SUPPLIED RECORDS:
=== Begin Enclosure ===

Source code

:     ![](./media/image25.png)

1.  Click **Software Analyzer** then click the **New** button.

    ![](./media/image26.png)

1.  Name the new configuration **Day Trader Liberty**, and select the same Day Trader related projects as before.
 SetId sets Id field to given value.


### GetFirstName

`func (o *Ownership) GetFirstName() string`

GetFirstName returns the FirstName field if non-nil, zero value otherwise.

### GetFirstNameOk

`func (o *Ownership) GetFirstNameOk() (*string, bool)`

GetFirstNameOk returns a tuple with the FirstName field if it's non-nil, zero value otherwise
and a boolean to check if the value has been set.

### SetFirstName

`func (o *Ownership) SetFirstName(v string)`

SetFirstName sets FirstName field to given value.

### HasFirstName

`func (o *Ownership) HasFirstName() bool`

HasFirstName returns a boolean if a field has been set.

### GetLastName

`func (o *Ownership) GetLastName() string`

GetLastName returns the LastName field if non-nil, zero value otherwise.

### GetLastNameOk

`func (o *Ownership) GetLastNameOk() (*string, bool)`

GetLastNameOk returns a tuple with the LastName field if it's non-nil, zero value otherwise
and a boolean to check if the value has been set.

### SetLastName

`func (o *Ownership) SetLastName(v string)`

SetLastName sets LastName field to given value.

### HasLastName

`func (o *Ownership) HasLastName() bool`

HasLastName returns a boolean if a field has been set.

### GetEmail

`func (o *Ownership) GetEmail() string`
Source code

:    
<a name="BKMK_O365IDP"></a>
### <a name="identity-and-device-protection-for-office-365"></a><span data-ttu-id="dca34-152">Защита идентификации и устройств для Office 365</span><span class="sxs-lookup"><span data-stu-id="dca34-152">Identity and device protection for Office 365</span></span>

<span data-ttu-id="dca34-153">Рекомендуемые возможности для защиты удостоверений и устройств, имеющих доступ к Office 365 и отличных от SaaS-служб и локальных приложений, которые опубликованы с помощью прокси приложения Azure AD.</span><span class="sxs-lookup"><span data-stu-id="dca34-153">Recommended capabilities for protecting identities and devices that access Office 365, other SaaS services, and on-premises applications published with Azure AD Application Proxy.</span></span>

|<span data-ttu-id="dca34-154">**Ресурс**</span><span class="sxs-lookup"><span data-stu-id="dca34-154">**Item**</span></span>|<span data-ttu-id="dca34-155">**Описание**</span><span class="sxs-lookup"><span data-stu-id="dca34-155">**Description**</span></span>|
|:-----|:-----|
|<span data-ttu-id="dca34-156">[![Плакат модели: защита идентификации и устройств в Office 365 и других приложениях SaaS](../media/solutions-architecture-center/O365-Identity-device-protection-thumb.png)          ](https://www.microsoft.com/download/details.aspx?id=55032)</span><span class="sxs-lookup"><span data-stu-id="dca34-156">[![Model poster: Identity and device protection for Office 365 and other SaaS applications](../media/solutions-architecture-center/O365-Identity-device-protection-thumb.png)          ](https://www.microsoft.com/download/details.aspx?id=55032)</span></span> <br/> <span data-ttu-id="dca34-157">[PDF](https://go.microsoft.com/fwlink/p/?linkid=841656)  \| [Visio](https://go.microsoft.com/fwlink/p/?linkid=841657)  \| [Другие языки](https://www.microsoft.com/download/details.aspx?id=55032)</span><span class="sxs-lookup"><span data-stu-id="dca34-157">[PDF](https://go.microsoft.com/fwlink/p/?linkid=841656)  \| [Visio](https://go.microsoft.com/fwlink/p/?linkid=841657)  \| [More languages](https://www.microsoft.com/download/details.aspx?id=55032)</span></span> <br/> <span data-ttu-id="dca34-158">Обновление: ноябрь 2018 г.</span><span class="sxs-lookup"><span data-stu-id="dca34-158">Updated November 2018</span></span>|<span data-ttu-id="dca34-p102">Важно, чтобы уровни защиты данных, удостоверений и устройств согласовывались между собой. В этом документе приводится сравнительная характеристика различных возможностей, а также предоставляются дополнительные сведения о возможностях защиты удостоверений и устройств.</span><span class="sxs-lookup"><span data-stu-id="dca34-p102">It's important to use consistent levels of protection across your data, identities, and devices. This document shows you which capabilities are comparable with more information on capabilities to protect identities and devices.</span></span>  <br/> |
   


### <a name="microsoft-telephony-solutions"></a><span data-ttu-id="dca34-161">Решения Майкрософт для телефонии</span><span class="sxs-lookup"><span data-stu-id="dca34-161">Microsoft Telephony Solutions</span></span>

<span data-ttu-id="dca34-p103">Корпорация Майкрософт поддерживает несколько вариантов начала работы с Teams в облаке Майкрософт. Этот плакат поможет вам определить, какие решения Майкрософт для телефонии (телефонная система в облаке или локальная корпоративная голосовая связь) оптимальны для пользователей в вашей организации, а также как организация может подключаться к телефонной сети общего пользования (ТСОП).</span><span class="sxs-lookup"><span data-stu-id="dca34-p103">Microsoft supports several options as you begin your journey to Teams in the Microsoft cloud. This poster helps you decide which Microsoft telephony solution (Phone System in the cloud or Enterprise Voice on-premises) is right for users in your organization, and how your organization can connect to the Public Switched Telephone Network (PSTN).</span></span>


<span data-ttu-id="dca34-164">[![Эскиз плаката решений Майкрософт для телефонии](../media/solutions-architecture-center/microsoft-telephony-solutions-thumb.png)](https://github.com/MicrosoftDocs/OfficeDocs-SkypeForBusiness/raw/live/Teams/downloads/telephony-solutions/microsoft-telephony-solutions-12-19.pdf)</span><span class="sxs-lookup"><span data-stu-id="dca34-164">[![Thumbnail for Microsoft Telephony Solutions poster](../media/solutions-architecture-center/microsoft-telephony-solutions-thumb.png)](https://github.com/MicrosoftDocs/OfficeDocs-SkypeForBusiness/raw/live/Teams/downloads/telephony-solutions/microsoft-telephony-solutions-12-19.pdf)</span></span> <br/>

=== End Enclosure ===

GOAL OF THE EXERCISE: Looking at the records above, return exactly the lines from the line with "### HasFirstName" to the line with "AD Application Proxy.</span></span>", both ends included.

RESPONSE BELOW:
### HasFirstName

`func (o *Ownership) HasFirstName() bool`

HasFirstName returns a boolean if a field has been set.

### GetLastName

`func (o *Ownership) GetLastName() string`

GetLastName returns the LastName field if non-nil, zero value otherwise.

### GetLastNameOk

`func (o *Ownership) GetLastNameOk() (*string, bool)`

GetLastNameOk returns a tuple with the LastName field if it's non-nil, zero value otherwise
and a boolean to check if the value has been set.

### SetLastName

`func (o *Ownership) SetLastName(v string)`

SetLastName sets LastName field to given value.

### HasLastName

`func (o *Ownership) HasLastName() bool`

HasLastName returns a boolean if a field has been set.

### GetEmail

`func (o *Ownership) GetEmail() string`
Source code

:    
<a name="BKMK_O365IDP"></a>
### <a name="identity-and-device-protection-for-office-365"></a><span data-ttu-id="dca34-152">Защита идентификации и устройств для Office 365</span><span class="sxs-lookup"><span data-stu-id="dca34-152">Identity and device protection for Office 365</span></span>

<span data-ttu-id="dca34-153">Рекомендуемые возможности для защиты удостоверений и устройств, имеющих доступ к Office 365 и отличных от SaaS-служб и локальных приложений, которые опубликованы с помощью прокси приложения Azure AD.</span><span class="sxs-lookup"><span data-stu-id="dca34-153">Recommended capabilities for protecting identities and devices that access Office 365, other SaaS services, and on-premises applications published with Azure AD Application Proxy.</span></span>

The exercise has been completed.